▶ _Exercise prompt_: Would you reproduce every record exactly, leaving out the pictures?

Collected data entries:
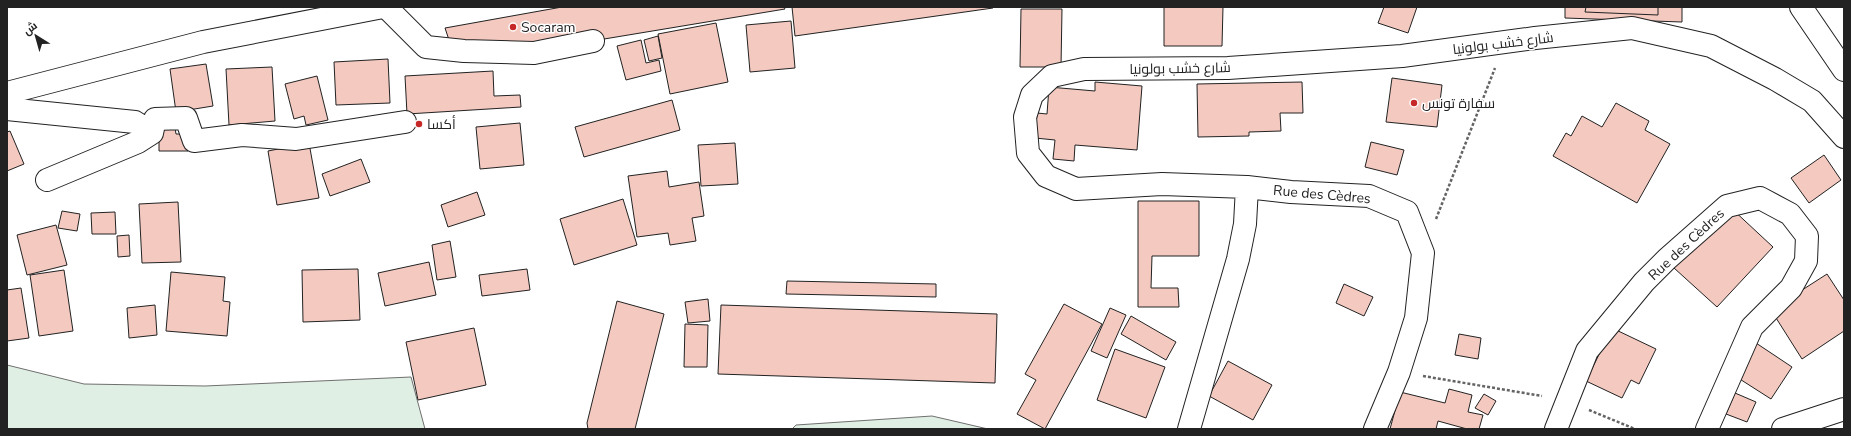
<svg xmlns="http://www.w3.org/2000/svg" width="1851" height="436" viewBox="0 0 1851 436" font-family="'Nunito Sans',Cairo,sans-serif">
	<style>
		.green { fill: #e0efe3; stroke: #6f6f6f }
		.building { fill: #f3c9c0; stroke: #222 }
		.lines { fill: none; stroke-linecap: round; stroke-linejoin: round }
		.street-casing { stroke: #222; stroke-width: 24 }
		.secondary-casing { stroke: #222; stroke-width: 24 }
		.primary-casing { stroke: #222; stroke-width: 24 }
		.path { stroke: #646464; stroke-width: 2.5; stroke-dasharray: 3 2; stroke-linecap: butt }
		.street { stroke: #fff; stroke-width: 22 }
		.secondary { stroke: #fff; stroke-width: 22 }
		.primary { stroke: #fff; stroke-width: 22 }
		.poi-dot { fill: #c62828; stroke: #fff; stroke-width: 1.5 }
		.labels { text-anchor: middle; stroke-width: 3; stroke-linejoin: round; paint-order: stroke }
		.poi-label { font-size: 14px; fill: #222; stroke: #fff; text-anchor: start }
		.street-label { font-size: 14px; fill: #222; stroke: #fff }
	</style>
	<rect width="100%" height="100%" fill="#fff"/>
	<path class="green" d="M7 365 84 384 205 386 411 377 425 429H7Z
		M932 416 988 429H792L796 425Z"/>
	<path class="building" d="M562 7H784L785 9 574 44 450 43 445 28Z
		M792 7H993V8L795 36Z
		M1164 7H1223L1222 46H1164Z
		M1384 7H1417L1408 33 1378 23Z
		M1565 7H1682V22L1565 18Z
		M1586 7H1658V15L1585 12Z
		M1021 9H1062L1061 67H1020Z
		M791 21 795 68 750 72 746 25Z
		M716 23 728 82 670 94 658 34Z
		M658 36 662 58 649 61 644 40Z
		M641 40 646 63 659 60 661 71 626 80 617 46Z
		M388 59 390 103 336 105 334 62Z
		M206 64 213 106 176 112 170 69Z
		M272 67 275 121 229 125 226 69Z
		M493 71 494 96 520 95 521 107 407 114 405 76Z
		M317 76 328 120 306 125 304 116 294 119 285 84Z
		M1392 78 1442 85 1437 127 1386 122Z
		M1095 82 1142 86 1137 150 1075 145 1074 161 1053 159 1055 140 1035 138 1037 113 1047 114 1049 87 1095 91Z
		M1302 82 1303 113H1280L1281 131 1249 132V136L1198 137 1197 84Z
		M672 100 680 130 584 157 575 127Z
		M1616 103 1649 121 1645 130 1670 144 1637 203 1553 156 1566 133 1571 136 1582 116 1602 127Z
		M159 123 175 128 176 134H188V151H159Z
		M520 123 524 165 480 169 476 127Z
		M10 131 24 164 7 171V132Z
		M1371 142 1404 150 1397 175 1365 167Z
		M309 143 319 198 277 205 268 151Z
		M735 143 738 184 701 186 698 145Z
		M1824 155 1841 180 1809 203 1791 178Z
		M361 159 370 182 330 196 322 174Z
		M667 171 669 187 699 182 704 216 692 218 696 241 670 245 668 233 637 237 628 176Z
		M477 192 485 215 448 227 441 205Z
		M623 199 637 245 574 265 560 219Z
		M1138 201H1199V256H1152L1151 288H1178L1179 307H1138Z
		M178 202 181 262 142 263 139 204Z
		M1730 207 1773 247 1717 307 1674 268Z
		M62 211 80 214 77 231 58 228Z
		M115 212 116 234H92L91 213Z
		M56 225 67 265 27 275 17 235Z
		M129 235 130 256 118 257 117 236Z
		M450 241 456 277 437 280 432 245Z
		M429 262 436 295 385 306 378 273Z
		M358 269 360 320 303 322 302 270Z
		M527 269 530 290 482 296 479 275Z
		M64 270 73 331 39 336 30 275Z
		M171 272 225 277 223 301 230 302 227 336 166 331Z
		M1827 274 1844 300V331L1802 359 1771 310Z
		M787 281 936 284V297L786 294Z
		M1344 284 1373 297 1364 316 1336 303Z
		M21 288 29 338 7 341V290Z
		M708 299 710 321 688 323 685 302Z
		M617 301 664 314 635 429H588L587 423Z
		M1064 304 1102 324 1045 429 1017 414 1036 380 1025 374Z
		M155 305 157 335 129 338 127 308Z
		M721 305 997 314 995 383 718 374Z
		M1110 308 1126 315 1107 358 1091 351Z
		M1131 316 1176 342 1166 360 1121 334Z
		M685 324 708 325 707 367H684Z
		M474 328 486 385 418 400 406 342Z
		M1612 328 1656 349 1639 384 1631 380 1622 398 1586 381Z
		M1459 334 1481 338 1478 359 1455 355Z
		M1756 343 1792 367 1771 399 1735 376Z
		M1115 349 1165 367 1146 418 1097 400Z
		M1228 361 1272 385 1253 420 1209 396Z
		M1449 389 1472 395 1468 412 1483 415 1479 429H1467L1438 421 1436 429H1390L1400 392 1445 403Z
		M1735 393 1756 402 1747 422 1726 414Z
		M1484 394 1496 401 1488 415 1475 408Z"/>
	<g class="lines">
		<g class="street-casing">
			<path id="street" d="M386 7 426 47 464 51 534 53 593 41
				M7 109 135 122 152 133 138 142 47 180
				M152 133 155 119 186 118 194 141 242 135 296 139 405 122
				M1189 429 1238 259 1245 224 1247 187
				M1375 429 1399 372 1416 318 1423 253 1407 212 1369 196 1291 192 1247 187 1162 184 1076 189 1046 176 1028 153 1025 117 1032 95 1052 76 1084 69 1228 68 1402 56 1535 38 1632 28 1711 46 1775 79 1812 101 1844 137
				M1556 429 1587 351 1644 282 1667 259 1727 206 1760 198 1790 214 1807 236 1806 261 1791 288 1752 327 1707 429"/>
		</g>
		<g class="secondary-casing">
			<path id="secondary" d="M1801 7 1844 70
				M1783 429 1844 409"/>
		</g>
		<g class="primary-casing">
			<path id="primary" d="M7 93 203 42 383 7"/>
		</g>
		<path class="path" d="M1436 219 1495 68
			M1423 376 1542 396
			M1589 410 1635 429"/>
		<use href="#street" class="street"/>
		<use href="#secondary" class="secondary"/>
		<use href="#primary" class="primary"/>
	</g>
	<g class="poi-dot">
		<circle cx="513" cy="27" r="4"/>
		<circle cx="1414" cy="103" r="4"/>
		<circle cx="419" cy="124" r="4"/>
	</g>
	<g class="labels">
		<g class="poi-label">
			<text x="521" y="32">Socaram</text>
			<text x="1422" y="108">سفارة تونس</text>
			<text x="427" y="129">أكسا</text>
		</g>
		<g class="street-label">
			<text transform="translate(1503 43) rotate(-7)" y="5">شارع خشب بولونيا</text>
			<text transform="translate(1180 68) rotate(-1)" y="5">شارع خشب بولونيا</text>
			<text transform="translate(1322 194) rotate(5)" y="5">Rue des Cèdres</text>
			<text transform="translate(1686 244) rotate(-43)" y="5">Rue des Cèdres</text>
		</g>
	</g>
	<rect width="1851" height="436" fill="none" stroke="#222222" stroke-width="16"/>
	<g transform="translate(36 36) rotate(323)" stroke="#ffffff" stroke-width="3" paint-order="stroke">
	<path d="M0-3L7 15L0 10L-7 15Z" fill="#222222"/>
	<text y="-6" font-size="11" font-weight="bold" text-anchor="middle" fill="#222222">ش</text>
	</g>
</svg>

▶ _Exercise response_:
<svg xmlns="http://www.w3.org/2000/svg" width="1851" height="436" viewBox="0 0 1851 436" font-family="'Nunito Sans',Cairo,sans-serif">
	<style>
		.green { fill: #e0efe3; stroke: #6f6f6f }
		.building { fill: #f3c9c0; stroke: #222 }
		.lines { fill: none; stroke-linecap: round; stroke-linejoin: round }
		.street-casing { stroke: #222; stroke-width: 24 }
		.secondary-casing { stroke: #222; stroke-width: 24 }
		.primary-casing { stroke: #222; stroke-width: 24 }
		.path { stroke: #646464; stroke-width: 2.5; stroke-dasharray: 3 2; stroke-linecap: butt }
		.street { stroke: #fff; stroke-width: 22 }
		.secondary { stroke: #fff; stroke-width: 22 }
		.primary { stroke: #fff; stroke-width: 22 }
		.poi-dot { fill: #c62828; stroke: #fff; stroke-width: 1.5 }
		.labels { text-anchor: middle; stroke-width: 3; stroke-linejoin: round; paint-order: stroke }
		.poi-label { font-size: 14px; fill: #222; stroke: #fff; text-anchor: start }
		.street-label { font-size: 14px; fill: #222; stroke: #fff }
	</style>
	<rect width="100%" height="100%" fill="#fff"/>
	<path class="green" d="M7 365 84 384 205 386 411 377 425 429H7Z
		M932 416 988 429H792L796 425Z"/>
	<path class="building" d="M562 7H784L785 9 574 44 450 43 445 28Z
		M792 7H993V8L795 36Z
		M1164 7H1223L1222 46H1164Z
		M1384 7H1417L1408 33 1378 23Z
		M1565 7H1682V22L1565 18Z
		M1586 7H1658V15L1585 12Z
		M1021 9H1062L1061 67H1020Z
		M791 21 795 68 750 72 746 25Z
		M716 23 728 82 670 94 658 34Z
		M658 36 662 58 649 61 644 40Z
		M641 40 646 63 659 60 661 71 626 80 617 46Z
		M388 59 390 103 336 105 334 62Z
		M206 64 213 106 176 112 170 69Z
		M272 67 275 121 229 125 226 69Z
		M493 71 494 96 520 95 521 107 407 114 405 76Z
		M317 76 328 120 306 125 304 116 294 119 285 84Z
		M1392 78 1442 85 1437 127 1386 122Z
		M1095 82 1142 86 1137 150 1075 145 1074 161 1053 159 1055 140 1035 138 1037 113 1047 114 1049 87 1095 91Z
		M1302 82 1303 113H1280L1281 131 1249 132V136L1198 137 1197 84Z
		M672 100 680 130 584 157 575 127Z
		M1616 103 1649 121 1645 130 1670 144 1637 203 1553 156 1566 133 1571 136 1582 116 1602 127Z
		M159 123 175 128 176 134H188V151H159Z
		M520 123 524 165 480 169 476 127Z
		M10 131 24 164 7 171V132Z
		M1371 142 1404 150 1397 175 1365 167Z
		M309 143 319 198 277 205 268 151Z
		M735 143 738 184 701 186 698 145Z
		M1824 155 1841 180 1809 203 1791 178Z
		M361 159 370 182 330 196 322 174Z
		M667 171 669 187 699 182 704 216 692 218 696 241 670 245 668 233 637 237 628 176Z
		M477 192 485 215 448 227 441 205Z
		M623 199 637 245 574 265 560 219Z
		M1138 201H1199V256H1152L1151 288H1178L1179 307H1138Z
		M178 202 181 262 142 263 139 204Z
		M1730 207 1773 247 1717 307 1674 268Z
		M62 211 80 214 77 231 58 228Z
		M115 212 116 234H92L91 213Z
		M56 225 67 265 27 275 17 235Z
		M129 235 130 256 118 257 117 236Z
		M450 241 456 277 437 280 432 245Z
		M429 262 436 295 385 306 378 273Z
		M358 269 360 320 303 322 302 270Z
		M527 269 530 290 482 296 479 275Z
		M64 270 73 331 39 336 30 275Z
		M171 272 225 277 223 301 230 302 227 336 166 331Z
		M1827 274 1844 300V331L1802 359 1771 310Z
		M787 281 936 284V297L786 294Z
		M1344 284 1373 297 1364 316 1336 303Z
		M21 288 29 338 7 341V290Z
		M708 299 710 321 688 323 685 302Z
		M617 301 664 314 635 429H588L587 423Z
		M1064 304 1102 324 1045 429 1017 414 1036 380 1025 374Z
		M155 305 157 335 129 338 127 308Z
		M721 305 997 314 995 383 718 374Z
		M1110 308 1126 315 1107 358 1091 351Z
		M1131 316 1176 342 1166 360 1121 334Z
		M685 324 708 325 707 367H684Z
		M474 328 486 385 418 400 406 342Z
		M1612 328 1656 349 1639 384 1631 380 1622 398 1586 381Z
		M1459 334 1481 338 1478 359 1455 355Z
		M1756 343 1792 367 1771 399 1735 376Z
		M1115 349 1165 367 1146 418 1097 400Z
		M1228 361 1272 385 1253 420 1209 396Z
		M1449 389 1472 395 1468 412 1483 415 1479 429H1467L1438 421 1436 429H1390L1400 392 1445 403Z
		M1735 393 1756 402 1747 422 1726 414Z
		M1484 394 1496 401 1488 415 1475 408Z"/>
	<g class="lines">
		<g class="street-casing">
			<path id="street" d="M386 7 426 47 464 51 534 53 593 41
				M7 109 135 122 152 133 138 142 47 180
				M152 133 155 119 186 118 194 141 242 135 296 139 405 122
				M1189 429 1238 259 1245 224 1247 187
				M1375 429 1399 372 1416 318 1423 253 1407 212 1369 196 1291 192 1247 187 1162 184 1076 189 1046 176 1028 153 1025 117 1032 95 1052 76 1084 69 1228 68 1402 56 1535 38 1632 28 1711 46 1775 79 1812 101 1844 137
				M1556 429 1587 351 1644 282 1667 259 1727 206 1760 198 1790 214 1807 236 1806 261 1791 288 1752 327 1707 429"/>
		</g>
		<g class="secondary-casing">
			<path id="secondary" d="M1801 7 1844 70
				M1783 429 1844 409"/>
		</g>
		<g class="primary-casing">
			<path id="primary" d="M7 93 203 42 383 7"/>
		</g>
		<path class="path" d="M1436 219 1495 68
			M1423 376 1542 396
			M1589 410 1635 429"/>
		<use href="#street" class="street"/>
		<use href="#secondary" class="secondary"/>
		<use href="#primary" class="primary"/>
	</g>
	<g class="poi-dot">
		<circle cx="513" cy="27" r="4"/>
		<circle cx="1414" cy="103" r="4"/>
		<circle cx="419" cy="124" r="4"/>
	</g>
	<g class="labels">
		<g class="poi-label">
			<text x="521" y="32">Socaram</text>
			<text x="1422" y="108">سفارة تونس</text>
			<text x="427" y="129">أكسا</text>
		</g>
		<g class="street-label">
			<text transform="translate(1503 43) rotate(-7)" y="5">شارع خشب بولونيا</text>
			<text transform="translate(1180 68) rotate(-1)" y="5">شارع خشب بولونيا</text>
			<text transform="translate(1322 194) rotate(5)" y="5">Rue des Cèdres</text>
			<text transform="translate(1686 244) rotate(-43)" y="5">Rue des Cèdres</text>
		</g>
	</g>
	<rect width="1851" height="436" fill="none" stroke="#222222" stroke-width="16"/>
	<g transform="translate(36 36) rotate(323)" stroke="#ffffff" stroke-width="3" paint-order="stroke">
	<path d="M0-3L7 15L0 10L-7 15Z" fill="#222222"/>
	<text y="-6" font-size="11" font-weight="bold" text-anchor="middle" fill="#222222">ش</text>
	</g>
</svg>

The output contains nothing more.